Give back every line of the material exactly. Skip the pictures.

▸ **DATA SEGMENT**:
= Beginning of Section =

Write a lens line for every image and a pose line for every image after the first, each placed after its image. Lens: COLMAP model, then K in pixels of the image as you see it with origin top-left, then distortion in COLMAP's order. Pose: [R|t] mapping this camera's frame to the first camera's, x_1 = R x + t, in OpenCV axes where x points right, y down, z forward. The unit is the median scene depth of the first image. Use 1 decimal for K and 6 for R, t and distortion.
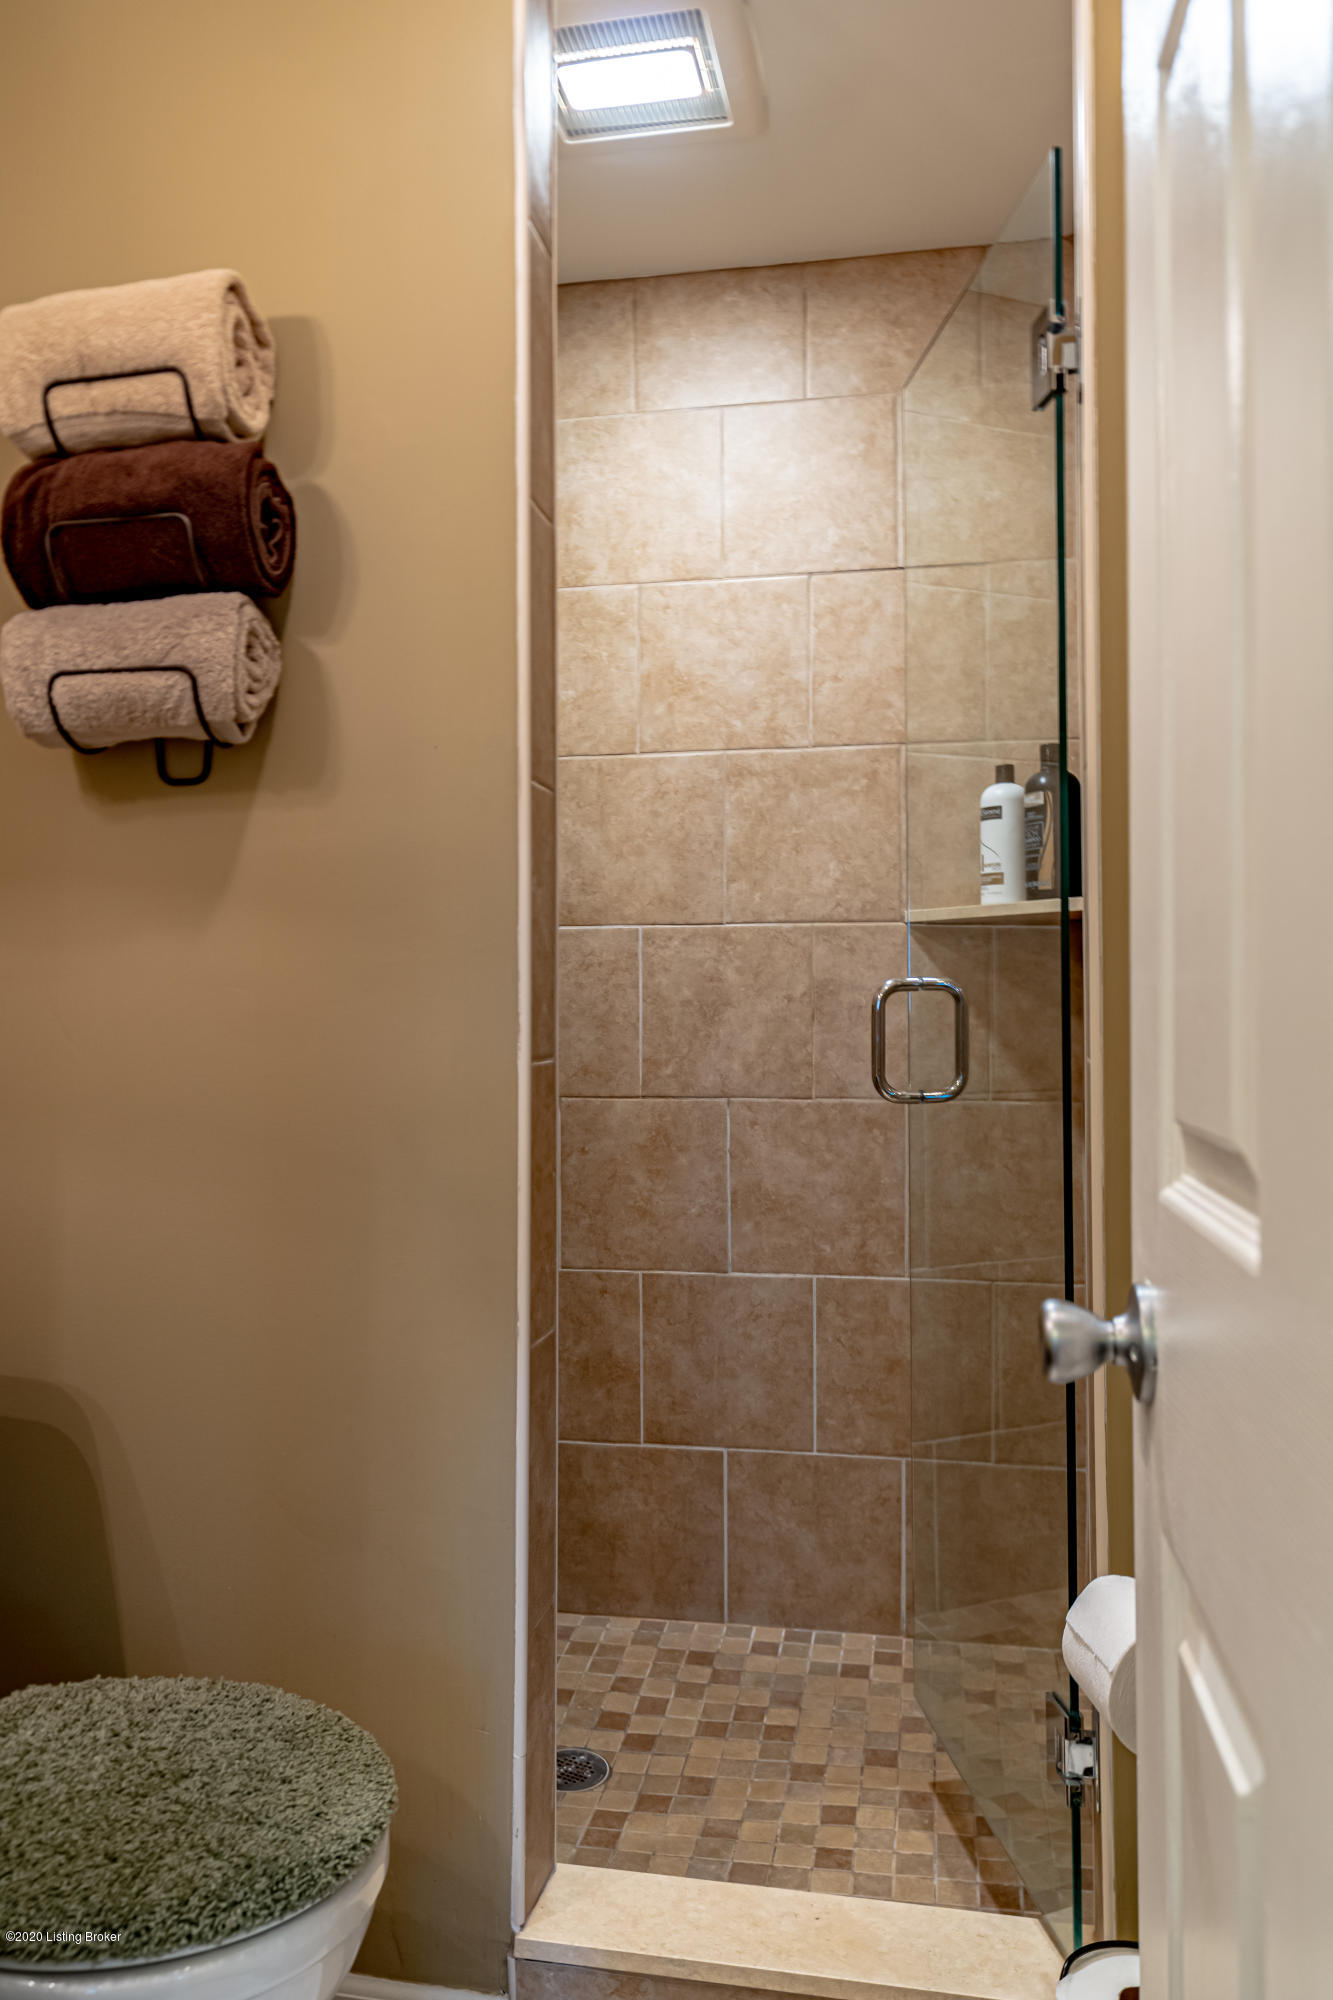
lens RADIAL K [[1426.0, 0, 666.5], [0, 1426.0, 1000.0], [0, 0, 1]] dist [0.003309, 0.000723]
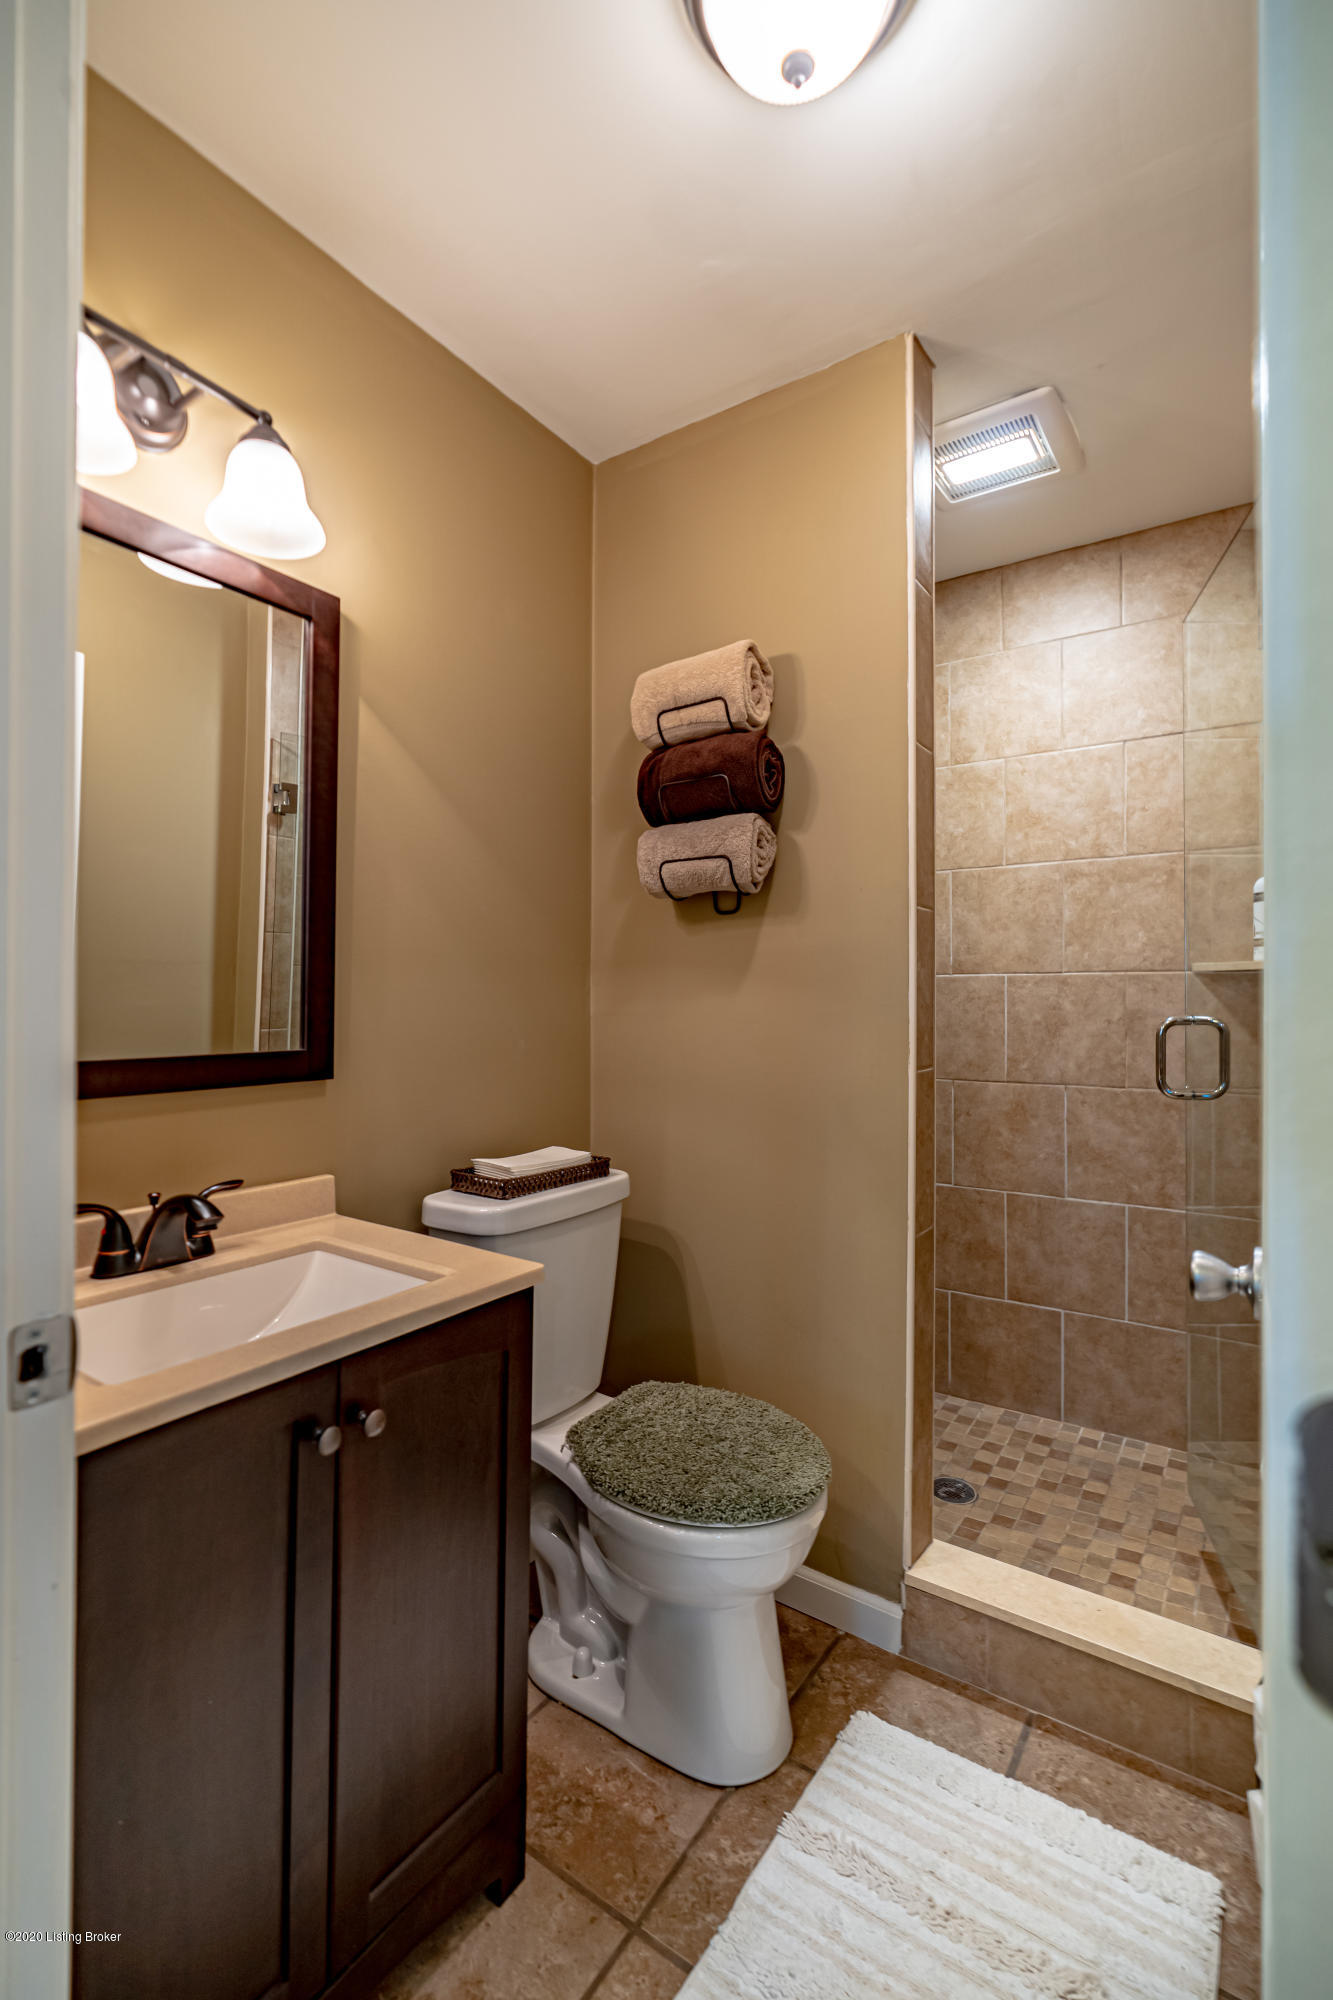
lens RADIAL K [[917.8, 0, 666.5], [0, 917.8, 1000.0], [0, 0, 1]] dist [-0.002666, 0.001140]
pose [[0.914271, 0.003801, -0.405085, 0.054118], [0.001018, 0.999931, 0.011679, -0.038469], [0.405101, -0.011090, 0.914205, -0.091703]]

= End of Section =

▸ **SOLUTION FOR THIS TASK**:
Write a lens line for every image and a pose line for every image after the first, each placed after its image. Lens: COLMAP model, then K in pixels of the image as you see it with origin top-left, then distortion in COLMAP's order. Pose: [R|t] mapping this camera's frame to the first camera's, x_1 = R x + t, in OpenCV axes where x points right, y down, z forward. The unit is the median scene depth of the first image. Use 1 decimal for K and 6 for R, t and distortion.
lens RADIAL K [[1426.0, 0, 666.5], [0, 1426.0, 1000.0], [0, 0, 1]] dist [0.003309, 0.000723]
lens RADIAL K [[917.8, 0, 666.5], [0, 917.8, 1000.0], [0, 0, 1]] dist [-0.002666, 0.001140]
pose [[0.914271, 0.003801, -0.405085, 0.054118], [0.001018, 0.999931, 0.011679, -0.038469], [0.405101, -0.011090, 0.914205, -0.091703]]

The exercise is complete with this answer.